This repo will contain scripts and notebooks in which I explore and implement common RL algorithms on agents operating in Gym enviroments
Tabular_SARSA: got a tabular SARSA implementation working (kind of) on the Mountain Car environment
Tabular_QLearning: implemented a Vanilla tabular version of Q-Learning on the Acrobat environment; works relatively well
Function_Approximation_SARSA: implemented SARSA with function approximation on the Mountain Car environment. The function I used was a linear function and the state-action pairs were transformed into features using tile coding.
REINFORCE_with_Function-Approximated_Baseline: implemented the REINFORCE algorithm with a baseline. The baseline estimates the state value function using a linear function. The policy is structured as a neural network. The environment I used to test the algorithm was the CartPole environment. After training, the average reward over 50 episodes was 488 from a max of 500.

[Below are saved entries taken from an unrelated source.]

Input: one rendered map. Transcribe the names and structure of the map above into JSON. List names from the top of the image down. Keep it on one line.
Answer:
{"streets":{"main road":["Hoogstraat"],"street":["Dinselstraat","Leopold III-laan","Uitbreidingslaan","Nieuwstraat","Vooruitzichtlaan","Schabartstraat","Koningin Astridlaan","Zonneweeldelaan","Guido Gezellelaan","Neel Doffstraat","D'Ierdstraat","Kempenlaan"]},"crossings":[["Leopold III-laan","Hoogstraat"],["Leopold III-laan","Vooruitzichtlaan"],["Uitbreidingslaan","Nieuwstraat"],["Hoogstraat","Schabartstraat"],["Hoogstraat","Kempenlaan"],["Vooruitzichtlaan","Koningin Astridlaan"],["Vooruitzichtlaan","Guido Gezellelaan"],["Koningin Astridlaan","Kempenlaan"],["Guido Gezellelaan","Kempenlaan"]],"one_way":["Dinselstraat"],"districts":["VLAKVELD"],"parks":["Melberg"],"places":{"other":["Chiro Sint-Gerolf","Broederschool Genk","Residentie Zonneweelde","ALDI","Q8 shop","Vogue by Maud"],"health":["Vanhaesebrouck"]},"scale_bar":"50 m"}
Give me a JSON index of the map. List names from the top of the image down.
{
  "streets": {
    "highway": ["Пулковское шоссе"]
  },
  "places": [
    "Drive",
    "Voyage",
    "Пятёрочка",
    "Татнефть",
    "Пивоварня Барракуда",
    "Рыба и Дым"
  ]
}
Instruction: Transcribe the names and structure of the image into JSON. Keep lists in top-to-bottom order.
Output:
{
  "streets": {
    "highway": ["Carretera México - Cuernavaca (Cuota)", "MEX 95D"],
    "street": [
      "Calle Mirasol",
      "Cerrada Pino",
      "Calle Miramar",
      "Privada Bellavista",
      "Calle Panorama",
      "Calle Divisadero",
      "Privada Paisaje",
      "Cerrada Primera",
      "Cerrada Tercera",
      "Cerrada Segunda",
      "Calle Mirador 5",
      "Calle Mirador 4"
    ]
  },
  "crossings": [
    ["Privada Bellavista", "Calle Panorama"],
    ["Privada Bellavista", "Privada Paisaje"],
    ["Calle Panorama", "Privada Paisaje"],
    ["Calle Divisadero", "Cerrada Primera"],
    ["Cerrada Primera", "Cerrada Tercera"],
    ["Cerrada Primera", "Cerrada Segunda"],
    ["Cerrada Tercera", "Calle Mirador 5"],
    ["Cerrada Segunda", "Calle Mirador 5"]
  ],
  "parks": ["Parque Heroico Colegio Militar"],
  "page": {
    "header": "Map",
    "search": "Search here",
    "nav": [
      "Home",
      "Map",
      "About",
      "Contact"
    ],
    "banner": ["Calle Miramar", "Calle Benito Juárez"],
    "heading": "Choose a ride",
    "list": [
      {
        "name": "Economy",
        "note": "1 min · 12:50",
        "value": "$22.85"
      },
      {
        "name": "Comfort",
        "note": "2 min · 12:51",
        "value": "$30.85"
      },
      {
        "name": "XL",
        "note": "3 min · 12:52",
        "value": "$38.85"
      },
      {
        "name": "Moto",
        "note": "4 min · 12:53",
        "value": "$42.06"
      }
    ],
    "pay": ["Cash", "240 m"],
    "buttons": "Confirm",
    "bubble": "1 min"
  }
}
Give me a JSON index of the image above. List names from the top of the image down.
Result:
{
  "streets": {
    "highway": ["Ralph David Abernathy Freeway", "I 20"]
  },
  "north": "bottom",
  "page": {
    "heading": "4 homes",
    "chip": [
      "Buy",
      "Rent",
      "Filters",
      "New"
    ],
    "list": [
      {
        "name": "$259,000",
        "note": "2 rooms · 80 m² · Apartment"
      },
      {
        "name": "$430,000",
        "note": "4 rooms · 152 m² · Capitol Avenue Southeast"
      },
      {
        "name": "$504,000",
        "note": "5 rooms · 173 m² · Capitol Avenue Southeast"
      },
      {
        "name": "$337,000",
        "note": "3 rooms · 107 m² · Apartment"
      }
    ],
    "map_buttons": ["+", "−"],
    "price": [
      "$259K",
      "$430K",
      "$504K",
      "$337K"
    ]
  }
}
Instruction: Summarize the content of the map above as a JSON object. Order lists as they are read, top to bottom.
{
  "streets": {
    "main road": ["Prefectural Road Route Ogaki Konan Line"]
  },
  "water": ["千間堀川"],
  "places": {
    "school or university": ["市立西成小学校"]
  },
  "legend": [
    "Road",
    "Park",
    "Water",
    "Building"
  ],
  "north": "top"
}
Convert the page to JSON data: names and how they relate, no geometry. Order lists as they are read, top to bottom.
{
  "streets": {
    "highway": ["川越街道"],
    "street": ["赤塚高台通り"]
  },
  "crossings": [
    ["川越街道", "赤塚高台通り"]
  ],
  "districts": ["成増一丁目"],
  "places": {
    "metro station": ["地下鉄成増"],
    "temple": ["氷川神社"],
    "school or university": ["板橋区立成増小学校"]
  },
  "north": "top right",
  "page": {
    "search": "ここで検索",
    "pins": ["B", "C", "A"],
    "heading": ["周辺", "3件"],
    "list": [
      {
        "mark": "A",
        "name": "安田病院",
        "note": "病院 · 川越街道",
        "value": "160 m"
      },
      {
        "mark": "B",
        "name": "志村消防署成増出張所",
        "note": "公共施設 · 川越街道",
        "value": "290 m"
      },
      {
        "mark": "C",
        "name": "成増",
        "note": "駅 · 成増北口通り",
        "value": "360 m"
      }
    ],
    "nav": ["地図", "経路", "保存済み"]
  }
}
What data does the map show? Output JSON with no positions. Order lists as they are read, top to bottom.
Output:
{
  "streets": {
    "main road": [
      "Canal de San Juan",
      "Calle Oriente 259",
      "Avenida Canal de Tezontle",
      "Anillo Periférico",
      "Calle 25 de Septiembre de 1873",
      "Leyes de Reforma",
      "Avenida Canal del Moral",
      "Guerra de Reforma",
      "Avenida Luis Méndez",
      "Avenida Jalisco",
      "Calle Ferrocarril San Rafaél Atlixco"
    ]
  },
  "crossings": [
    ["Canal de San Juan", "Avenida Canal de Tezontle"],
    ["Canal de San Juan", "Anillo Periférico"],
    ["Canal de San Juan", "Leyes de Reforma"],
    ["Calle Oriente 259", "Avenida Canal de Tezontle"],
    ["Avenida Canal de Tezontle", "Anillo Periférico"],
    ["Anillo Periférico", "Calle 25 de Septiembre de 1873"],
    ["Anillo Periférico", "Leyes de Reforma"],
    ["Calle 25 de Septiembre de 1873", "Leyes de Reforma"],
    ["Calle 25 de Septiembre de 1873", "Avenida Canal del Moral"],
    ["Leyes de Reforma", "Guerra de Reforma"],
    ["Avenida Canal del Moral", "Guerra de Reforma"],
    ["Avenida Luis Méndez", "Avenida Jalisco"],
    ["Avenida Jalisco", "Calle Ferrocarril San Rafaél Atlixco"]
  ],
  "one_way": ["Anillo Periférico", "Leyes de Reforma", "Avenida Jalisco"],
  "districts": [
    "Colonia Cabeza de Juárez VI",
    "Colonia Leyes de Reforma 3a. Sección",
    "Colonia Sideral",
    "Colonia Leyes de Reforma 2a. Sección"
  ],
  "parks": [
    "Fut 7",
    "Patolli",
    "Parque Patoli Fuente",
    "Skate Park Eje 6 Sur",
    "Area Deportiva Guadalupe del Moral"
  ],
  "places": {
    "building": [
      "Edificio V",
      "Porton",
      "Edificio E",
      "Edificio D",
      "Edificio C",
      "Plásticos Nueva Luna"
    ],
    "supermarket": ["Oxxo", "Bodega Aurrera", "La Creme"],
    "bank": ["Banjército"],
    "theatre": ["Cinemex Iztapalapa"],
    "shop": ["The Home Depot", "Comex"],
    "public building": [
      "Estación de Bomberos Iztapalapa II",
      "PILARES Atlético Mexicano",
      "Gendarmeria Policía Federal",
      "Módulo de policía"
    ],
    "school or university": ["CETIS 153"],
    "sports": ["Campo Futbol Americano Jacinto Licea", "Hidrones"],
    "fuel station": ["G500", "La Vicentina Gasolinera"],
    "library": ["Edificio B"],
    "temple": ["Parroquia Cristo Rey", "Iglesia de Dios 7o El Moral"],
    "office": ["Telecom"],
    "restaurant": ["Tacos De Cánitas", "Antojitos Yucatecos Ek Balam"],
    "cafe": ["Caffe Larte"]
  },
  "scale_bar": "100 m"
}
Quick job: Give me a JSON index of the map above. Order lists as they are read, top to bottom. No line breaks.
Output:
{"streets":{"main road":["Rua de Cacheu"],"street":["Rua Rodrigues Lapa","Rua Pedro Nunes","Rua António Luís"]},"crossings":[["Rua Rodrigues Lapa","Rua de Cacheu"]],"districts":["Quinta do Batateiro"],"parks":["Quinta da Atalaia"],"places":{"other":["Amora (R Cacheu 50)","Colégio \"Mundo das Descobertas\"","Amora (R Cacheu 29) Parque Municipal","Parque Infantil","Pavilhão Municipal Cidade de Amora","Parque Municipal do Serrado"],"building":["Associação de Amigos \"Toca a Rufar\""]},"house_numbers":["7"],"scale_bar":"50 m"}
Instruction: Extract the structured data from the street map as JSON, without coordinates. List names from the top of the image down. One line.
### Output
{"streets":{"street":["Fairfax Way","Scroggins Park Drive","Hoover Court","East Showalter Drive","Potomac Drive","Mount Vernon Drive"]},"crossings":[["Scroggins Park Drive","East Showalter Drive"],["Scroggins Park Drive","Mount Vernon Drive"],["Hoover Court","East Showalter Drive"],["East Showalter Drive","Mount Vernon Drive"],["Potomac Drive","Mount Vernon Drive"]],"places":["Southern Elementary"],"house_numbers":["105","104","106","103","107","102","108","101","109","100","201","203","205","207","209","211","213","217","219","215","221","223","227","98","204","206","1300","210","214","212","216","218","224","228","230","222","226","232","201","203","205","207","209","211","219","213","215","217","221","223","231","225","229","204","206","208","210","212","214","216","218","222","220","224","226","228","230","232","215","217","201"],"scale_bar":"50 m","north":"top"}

PPO: implelmented the Proximal Policy Optimization algorithm on the BlackJack env
Unsloth_Qwen2_5_(3B)_GRPO: In this notebook, I followed Unsloth's tutorial of fine tuning a base LLM with GRPO using the GSM8K dataset; 1 custom tweak I made is that I added a reward function that gives a .001 reward for each character in between the reasoning tags up to a maximum of 100. The rationale behind this was to incentivize longer reasoning chains of thought. In hindsight, I could have increeased the maximum quite a bit because 100 characters is not much. It was pretty interesting to see that after the default of 250 training steps that the model was pushed to reason even though in the example that was run the answer is still wrong. Also, I don't know why the notebook is not rendering properly in GitHub.